**What is needed**
Identify and copy all lines of the material where the string "stakeholders" is found.
=== Begin Enclosure ===
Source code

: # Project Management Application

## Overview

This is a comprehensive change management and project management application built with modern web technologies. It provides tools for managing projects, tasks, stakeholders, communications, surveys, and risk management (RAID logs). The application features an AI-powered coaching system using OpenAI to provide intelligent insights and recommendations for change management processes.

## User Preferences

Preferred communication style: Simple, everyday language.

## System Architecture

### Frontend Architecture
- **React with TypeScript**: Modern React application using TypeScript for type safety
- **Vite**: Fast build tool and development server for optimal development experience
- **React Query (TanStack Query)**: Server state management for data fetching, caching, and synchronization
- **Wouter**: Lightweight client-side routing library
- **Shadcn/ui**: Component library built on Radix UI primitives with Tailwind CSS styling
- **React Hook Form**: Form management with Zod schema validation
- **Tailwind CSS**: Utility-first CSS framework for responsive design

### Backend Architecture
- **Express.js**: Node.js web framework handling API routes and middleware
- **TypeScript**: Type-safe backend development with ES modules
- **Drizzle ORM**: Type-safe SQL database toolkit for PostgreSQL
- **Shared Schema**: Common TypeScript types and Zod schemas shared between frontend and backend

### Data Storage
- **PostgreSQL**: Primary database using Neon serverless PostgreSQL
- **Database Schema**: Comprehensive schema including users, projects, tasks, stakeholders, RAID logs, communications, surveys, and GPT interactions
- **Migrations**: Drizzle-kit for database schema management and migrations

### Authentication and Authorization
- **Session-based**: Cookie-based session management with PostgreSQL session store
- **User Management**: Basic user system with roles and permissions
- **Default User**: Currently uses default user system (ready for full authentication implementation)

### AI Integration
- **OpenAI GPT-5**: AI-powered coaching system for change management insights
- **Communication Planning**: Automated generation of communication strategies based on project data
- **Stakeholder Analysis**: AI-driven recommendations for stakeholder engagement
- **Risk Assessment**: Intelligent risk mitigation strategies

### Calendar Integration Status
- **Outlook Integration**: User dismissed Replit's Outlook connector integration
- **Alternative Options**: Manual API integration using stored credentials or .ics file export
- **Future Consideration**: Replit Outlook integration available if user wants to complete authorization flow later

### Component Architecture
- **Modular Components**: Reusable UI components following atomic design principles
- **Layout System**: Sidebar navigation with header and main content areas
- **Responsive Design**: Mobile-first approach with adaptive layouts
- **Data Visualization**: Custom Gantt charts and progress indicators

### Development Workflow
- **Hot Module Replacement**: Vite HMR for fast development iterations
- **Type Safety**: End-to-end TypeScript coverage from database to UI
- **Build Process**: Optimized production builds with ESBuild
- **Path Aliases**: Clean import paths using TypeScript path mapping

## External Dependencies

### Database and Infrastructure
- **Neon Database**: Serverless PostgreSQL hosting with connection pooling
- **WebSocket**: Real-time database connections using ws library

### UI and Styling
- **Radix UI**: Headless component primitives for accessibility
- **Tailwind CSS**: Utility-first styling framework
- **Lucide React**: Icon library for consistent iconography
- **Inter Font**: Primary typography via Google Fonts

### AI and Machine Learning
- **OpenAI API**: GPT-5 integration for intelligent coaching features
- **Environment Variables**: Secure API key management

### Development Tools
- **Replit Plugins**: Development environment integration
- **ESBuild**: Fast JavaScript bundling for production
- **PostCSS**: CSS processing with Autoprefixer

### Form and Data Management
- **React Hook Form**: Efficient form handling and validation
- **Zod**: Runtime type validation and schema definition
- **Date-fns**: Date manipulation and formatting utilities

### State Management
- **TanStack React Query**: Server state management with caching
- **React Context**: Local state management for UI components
=== End Enclosure ===
**Answer below**
This is a comprehensive change management and project management application built with modern web technologies. It provides tools for managing projects, tasks, stakeholders, communications, surveys, and risk management (RAID logs). The application features an AI-powered coaching system using OpenAI to provide intelligent insights and recommendations for change management processes.
- **Database Schema**: Comprehensive schema including users, projects, tasks, stakeholders, RAID logs, communications, surveys, and GPT interactions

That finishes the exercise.